Kutipan Terpilih
········

Senin, 18 Januari 2016

As'ad Said Ali: Jalan Berliku Perdamaian Afghanistan (Habis)



Jalan Berliku Perdamaian Afghanistan (Habis)
Oleh: As'ad Said Ali

Iran dan Arab Saudi bersaing di Afghanistan dalam konteks perebutan pengaruh politik regional, khususnya isu Syiah-Suni. Sebagai contoh, Arab Saudi menjalin hubungan dekat dengan berbagai pimpinan mujahidin Afghanistan yang kini menduduki posisi penting di Kabul. Sebaliknya, Iran juga punya hubungan dekat dengan mantan pemimpin mujahidin yang tergabung dalam aliansi utara, khususnya Gulbuddin Hekmatiyar.

Negara-negara Asia Tengah dan Cina serta India mengkhawatirkan perembesan terorisme ke wilayah masing-masing. Afghanistan berbatasan langsung dengan Provinsi Xin Chiang (Uighur), sehingga Cina khawatir kaum militan Muslim Uighur menjalin koalisi dengan kaum radikal atau negara lain. Kekhawatiran Cina cukup beralasan mengingat kaum militan Uighur pernah mengikuti latihan kemiliteran di Afghanistan pada era Usamah bin Ladin (1996-2001) dan sejumlah kaum militan Uighur kemudian menjadi bagian dari ISIS.

Adapun Amerika Serikat dan Cina punya kepentingan ekonomi untuk menguasai migas dan mineral di Afghanistan dan Asia Tengah. Bahkan, akhir-akhir ini, Rusia menunjukkan minatnya melibatkan diri di Afghanistan yang ditunjukkan oleh pernyataan Presiden Rusia Vladimir Putin yang mengklaim punya hubungan intelijen dengan Taliban.

········

Data yang Ditampilkan

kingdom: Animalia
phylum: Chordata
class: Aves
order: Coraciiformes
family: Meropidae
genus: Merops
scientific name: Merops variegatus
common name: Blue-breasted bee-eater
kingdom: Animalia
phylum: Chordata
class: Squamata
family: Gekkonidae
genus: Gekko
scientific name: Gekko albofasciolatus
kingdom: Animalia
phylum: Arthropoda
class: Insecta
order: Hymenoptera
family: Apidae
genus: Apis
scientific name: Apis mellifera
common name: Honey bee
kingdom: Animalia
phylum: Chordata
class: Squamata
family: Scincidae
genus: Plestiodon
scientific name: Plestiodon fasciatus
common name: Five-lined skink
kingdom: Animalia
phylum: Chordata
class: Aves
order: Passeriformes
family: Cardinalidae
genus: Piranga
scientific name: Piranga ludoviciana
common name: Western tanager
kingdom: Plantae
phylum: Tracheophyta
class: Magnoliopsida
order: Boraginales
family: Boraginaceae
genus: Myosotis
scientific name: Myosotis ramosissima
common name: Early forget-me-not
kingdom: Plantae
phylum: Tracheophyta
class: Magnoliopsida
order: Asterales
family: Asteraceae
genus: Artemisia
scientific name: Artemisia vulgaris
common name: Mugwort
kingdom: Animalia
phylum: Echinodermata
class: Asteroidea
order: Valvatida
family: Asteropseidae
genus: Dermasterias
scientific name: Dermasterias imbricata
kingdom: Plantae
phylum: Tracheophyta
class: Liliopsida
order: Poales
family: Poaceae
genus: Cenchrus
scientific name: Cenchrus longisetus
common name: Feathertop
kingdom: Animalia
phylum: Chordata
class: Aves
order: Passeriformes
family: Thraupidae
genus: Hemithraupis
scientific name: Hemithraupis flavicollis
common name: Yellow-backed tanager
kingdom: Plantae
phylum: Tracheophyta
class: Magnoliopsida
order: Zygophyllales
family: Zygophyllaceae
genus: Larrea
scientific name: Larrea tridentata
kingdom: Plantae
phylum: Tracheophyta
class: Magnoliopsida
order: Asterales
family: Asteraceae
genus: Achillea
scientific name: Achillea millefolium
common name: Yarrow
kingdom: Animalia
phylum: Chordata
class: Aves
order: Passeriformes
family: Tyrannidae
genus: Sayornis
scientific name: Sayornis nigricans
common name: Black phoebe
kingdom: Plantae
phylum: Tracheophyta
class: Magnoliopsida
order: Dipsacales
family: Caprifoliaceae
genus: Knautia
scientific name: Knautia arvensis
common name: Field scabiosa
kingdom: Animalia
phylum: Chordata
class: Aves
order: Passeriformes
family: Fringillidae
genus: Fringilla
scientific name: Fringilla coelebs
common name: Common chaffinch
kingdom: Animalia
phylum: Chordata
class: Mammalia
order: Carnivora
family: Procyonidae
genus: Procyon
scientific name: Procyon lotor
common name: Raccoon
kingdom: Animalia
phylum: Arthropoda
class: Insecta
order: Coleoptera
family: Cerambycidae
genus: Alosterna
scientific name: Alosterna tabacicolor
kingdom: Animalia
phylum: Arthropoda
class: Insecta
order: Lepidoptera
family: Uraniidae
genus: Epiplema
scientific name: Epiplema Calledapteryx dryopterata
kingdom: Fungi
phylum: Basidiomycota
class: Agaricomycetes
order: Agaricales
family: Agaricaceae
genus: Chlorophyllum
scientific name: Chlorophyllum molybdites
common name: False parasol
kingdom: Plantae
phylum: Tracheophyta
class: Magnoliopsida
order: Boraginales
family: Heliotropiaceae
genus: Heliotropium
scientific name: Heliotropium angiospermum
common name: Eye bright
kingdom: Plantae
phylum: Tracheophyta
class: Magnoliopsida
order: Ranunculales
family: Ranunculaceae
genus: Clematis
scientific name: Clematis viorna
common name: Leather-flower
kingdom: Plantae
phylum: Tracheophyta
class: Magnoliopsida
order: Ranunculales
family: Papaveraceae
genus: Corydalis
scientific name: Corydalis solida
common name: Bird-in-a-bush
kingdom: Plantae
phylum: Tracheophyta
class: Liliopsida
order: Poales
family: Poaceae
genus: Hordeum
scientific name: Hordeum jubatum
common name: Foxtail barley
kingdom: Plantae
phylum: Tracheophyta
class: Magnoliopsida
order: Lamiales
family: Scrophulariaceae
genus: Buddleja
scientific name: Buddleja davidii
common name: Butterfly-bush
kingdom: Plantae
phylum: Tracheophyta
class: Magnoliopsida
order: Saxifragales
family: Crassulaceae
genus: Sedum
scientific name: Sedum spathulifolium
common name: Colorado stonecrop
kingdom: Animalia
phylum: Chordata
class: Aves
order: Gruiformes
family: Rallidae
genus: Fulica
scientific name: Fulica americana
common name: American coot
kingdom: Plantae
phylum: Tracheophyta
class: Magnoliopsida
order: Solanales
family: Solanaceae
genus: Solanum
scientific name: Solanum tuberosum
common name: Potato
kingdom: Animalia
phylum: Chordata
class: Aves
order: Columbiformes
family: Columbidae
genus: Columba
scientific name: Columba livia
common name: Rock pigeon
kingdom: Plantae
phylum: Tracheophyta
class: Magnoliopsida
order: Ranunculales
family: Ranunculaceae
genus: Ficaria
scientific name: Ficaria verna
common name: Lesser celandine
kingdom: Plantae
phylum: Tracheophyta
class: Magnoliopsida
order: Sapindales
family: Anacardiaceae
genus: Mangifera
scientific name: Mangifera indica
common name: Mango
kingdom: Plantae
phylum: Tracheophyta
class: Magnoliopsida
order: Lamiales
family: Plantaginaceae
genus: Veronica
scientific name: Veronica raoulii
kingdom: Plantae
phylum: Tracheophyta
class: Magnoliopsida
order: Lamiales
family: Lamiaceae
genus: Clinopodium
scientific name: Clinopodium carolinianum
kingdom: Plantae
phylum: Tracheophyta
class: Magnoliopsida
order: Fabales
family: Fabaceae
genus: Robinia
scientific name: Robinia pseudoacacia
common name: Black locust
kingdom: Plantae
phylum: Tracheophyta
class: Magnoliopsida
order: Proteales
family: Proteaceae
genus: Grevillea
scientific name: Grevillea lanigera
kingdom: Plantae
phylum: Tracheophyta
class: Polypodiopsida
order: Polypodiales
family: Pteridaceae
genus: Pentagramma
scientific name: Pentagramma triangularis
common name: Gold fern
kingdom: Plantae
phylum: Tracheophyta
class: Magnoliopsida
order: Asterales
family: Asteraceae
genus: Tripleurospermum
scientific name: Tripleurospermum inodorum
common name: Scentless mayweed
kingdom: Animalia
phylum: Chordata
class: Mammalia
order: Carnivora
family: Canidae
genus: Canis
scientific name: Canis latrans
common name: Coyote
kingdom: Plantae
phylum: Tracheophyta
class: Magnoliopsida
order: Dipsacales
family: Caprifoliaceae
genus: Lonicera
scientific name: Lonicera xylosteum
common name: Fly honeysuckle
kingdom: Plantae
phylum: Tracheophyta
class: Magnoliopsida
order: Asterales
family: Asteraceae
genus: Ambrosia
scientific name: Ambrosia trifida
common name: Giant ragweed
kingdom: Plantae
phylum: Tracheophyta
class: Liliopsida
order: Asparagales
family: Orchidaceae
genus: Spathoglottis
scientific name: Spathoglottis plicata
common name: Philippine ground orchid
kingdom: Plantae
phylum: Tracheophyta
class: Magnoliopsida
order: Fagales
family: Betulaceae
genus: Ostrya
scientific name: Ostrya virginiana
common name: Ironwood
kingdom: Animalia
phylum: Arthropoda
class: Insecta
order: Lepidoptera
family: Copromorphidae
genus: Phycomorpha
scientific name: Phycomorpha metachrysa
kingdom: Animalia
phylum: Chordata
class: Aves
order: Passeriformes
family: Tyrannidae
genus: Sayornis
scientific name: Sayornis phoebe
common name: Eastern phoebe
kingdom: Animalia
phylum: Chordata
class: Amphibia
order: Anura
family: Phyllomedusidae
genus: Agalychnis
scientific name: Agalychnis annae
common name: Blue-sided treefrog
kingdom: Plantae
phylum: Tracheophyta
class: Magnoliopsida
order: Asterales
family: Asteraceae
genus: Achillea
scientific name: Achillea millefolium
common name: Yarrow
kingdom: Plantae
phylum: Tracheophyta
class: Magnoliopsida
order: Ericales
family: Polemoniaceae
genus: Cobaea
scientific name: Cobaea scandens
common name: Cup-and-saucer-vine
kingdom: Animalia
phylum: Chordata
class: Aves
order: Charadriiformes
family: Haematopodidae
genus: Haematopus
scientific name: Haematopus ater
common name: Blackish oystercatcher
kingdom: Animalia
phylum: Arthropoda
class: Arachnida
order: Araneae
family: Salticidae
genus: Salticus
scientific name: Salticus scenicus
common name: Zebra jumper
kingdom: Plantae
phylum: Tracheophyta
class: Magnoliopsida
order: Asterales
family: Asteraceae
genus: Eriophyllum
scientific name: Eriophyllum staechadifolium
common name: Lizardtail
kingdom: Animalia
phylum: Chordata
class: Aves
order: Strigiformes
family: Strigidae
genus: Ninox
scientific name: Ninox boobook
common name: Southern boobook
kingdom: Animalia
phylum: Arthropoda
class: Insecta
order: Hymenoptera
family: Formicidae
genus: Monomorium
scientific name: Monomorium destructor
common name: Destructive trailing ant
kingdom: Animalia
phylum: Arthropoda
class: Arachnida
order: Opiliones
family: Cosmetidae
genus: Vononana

········

Rincian Latihan
Menurut kutipan tentang perdamaian Afghanistan, provinsi Cina mana yang berbatasan langsung dengan Afghanistan?

Jawaban
Provinsi Xin Chiang (Uighur).